Records from a collection
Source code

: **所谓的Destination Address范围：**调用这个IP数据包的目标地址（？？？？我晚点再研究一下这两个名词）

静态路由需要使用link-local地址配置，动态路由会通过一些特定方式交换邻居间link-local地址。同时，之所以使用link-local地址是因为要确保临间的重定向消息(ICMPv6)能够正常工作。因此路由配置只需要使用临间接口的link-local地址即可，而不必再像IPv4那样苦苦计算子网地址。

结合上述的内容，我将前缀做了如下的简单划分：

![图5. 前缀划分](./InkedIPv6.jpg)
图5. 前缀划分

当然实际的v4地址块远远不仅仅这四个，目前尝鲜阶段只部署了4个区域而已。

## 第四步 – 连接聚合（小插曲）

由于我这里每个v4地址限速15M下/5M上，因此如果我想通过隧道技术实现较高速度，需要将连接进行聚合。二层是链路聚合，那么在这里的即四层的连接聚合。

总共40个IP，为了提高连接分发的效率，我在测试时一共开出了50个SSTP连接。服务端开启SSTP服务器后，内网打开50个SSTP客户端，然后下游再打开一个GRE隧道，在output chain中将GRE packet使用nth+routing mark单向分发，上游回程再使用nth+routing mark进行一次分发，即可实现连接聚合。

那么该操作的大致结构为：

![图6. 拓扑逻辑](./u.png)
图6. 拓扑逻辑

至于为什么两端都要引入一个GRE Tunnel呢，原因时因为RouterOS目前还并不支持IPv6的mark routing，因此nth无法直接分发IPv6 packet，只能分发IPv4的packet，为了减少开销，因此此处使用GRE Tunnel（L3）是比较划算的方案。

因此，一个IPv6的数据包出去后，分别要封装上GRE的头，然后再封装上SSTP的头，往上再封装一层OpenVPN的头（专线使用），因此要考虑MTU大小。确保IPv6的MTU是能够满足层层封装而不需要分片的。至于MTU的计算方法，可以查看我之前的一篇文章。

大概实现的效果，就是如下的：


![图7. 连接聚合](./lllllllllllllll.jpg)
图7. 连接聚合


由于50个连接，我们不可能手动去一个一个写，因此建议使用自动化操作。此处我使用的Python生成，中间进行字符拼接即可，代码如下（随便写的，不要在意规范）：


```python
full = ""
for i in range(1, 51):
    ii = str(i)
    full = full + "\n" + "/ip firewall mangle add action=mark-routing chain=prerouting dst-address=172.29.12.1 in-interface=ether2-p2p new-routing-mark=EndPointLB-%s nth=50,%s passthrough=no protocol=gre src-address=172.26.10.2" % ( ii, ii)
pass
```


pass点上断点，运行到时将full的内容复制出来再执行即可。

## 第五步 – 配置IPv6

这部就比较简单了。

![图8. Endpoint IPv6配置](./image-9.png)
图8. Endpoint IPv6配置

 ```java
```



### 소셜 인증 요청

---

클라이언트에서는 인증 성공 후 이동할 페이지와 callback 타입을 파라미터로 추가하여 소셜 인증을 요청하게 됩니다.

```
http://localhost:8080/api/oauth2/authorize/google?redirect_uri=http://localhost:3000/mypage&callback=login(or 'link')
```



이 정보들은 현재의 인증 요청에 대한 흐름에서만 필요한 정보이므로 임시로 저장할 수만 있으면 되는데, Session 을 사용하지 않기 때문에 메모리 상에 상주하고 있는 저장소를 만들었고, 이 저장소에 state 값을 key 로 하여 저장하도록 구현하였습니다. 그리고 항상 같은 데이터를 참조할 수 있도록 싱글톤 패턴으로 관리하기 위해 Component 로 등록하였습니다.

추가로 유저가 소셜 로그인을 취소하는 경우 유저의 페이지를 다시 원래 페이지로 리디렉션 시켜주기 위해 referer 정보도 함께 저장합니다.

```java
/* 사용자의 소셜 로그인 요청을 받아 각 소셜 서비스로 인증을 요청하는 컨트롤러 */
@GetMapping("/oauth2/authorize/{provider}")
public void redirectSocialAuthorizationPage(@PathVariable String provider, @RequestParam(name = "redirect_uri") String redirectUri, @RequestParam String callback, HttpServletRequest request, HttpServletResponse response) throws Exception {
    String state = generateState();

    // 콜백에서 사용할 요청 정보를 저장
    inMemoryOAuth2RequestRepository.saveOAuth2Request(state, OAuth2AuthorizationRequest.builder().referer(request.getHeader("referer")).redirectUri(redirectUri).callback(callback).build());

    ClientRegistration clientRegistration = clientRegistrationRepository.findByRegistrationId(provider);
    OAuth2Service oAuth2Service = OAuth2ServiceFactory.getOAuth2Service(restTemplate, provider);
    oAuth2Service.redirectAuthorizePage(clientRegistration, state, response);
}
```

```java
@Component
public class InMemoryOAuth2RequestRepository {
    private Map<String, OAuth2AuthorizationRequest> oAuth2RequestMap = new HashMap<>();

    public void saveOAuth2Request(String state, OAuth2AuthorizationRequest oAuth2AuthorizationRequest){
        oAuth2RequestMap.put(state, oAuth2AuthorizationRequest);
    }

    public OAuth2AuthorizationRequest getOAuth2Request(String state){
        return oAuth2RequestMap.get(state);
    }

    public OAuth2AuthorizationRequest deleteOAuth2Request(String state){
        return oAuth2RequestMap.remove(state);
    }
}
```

§ **Your instructions**
Every line that contains "referer" should be copied out of the data.

§ **Answer below**
추가로 유저가 소셜 로그인을 취소하는 경우 유저의 페이지를 다시 원래 페이지로 리디렉션 시켜주기 위해 referer 정보도 함께 저장합니다.
    inMemoryOAuth2RequestRepository.saveOAuth2Request(state, OAuth2AuthorizationRequest.builder().referer(request.getHeader("referer")).redirectUri(redirectUri).callback(callback).build());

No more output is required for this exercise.